Open
Description
Bug description
Hello,
After Lightning 2.2.0 upgrade we experience a crash when using deepspeed
with DataLoader(batch_size=None, ...)
:
File ".../pip-ai-experimental_pytorch_lightning/site-packages/pytorch_lightning/trainer/trainer.py", line 579, in _fit_impl
self._run(model, ckpt_path=ckpt_path)
File ".../pip-ai-experimental_pytorch_lightning/site-packages/pytorch_lightning/trainer/trainer.py", line 962, in _run
self.strategy.setup(self)
File ".../pip-ai-experimental_pytorch_lightning/site-packages/pytorch_lightning/strategies/deepspeed.py", line 335, in setup
self._init_config_if_needed()
File ".../pip-ai-experimental_pytorch_lightning/site-packages/pytorch_lightning/strategies/deepspeed.py", line 804, in _init_config_if_needed
self._format_config()
File ".../pip-ai-experimental_pytorch_lightning/site-packages/pytorch_lightning/strategies/deepspeed.py", line 813, in _format_config
self._format_batch_size_and_grad_accum_config()

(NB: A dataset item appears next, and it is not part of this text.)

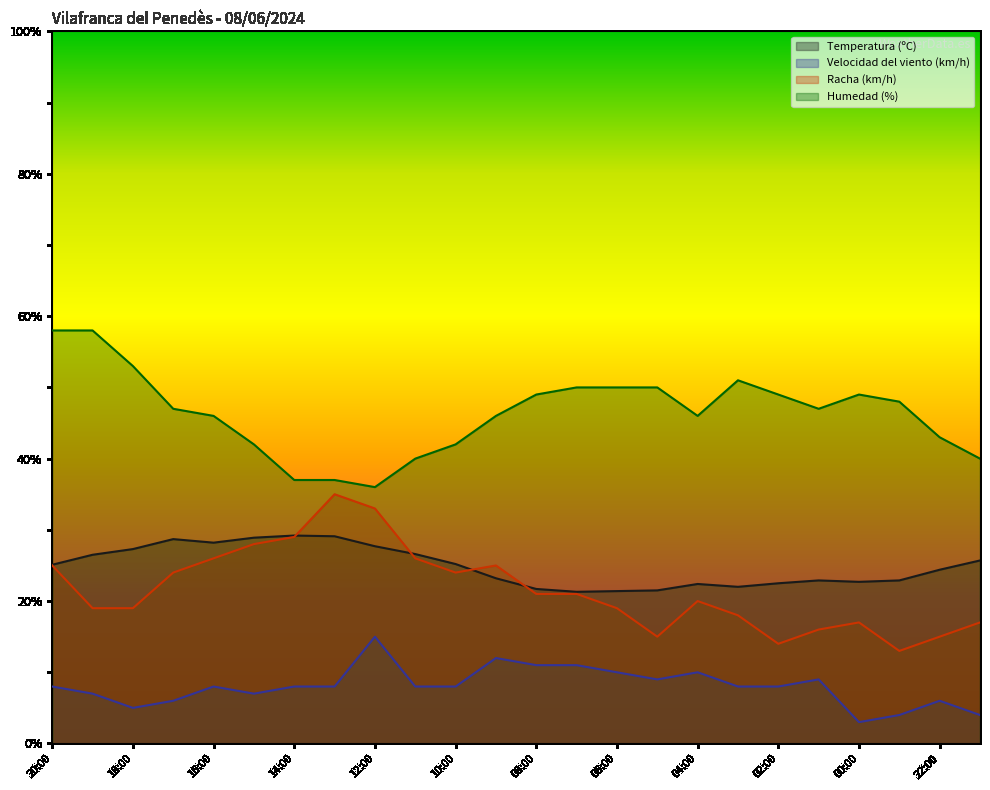

What is the difference between the Racha (km/h) values at 03:00 and 13:00?

17.0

File ".../pip-ai-experimental_pytorch_lightning/site-packages/pytorch_lightning/strategies/deepspeed.py", line 906, in _format_batch_size_and_grad_accum_config
batch_size = self._auto_select_batch_size()
File ".../pip-ai-experimental_pytorch_lightning/site-packages/pytorch_lightning/strategies/deepspeed.py", line 920, in _auto_select_batch_size
batch_size = train_dataloader.batch_sampler.batch_size
AttributeError: 'NoneType' object has no attribute 'batch_size'
This was working on 2.1 versions
What version are you seeing the problem on?
v2.2
How to reproduce the bug
class DataModule(LightningDataModule):
def train_dataloader(self) -> DataLoader:
# Don't set batch size here, it's done in the datapipe
return DataLoader(
self.train_dp, batch_size=None,...
)
trainer = Trainer(strategy='deepspeed', ...)

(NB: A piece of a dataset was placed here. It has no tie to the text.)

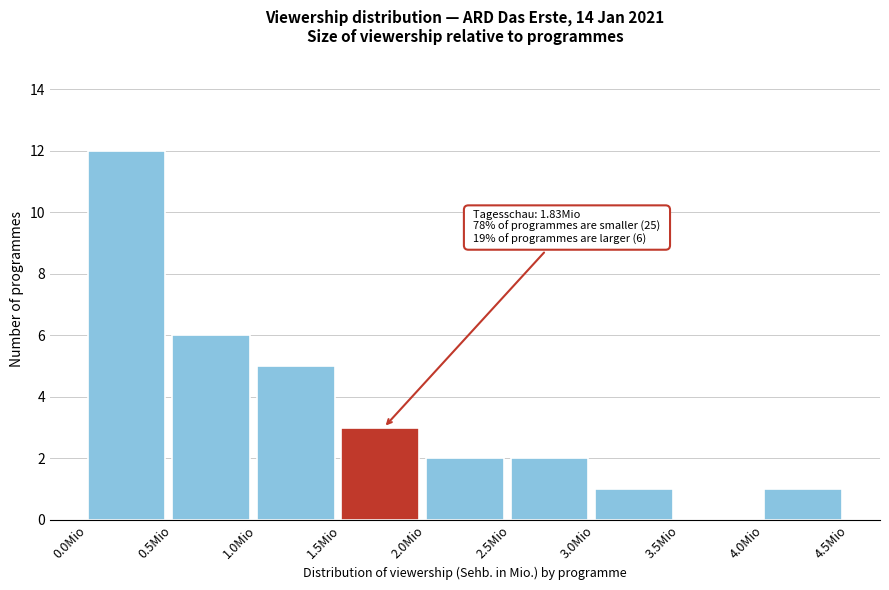

Over which range of the x-axis is the bar tallest?

0.0 to 0.5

trainer.fit(model, DataModule())
Error messages and logs
File ".../pip-ai-experimental_pytorch_lightning/site-packages/pytorch_lightning/trainer/trainer.py", line 579, in _fit_impl
self._run(model, ckpt_path=ckpt_path)
File ".../pip-ai-experimental_pytorch_lightning/site-packages/pytorch_lightning/trainer/trainer.py", line 962, in _run
self.strategy.setup(self)
File ".../pip-ai-experimental_pytorch_lightning/site-packages/pytorch_lightning/strategies/deepspeed.py", line 335, in setup
self._init_config_if_needed()
File ".../pip-ai-experimental_pytorch_lightning/site-packages/pytorch_lightning/strategies/deepspeed.py", line 804, in _init_config_if_needed
self._format_config()
File ".../pip-ai-experimental_pytorch_lightning/site-packages/pytorch_lightning/strategies/deepspeed.py", line 813, in _format_config
self._format_batch_size_and_grad_accum_config()
File ".../pip-ai-experimental_pytorch_lightning/site-packages/pytorch_lightning/strategies/deepspeed.py", line 906, in _format_batch_size_and_grad_accum_config
batch_size = self._auto_select_batch_size()
File ".../pip-ai-experimental_pytorch_lightning/site-packages/pytorch_lightning/strategies/deepspeed.py", line 920, in _auto_select_batch_size
batch_size = train_dataloader.batch_sampler.batch_size
AttributeError: 'NoneType' object has no attribute 'batch_size'
Environment
Unfortunately, I can't collect the environment because we use a custom build system :(
lightning==2.2.0
torch==2.1.2
More info
No response
cc @awaelchli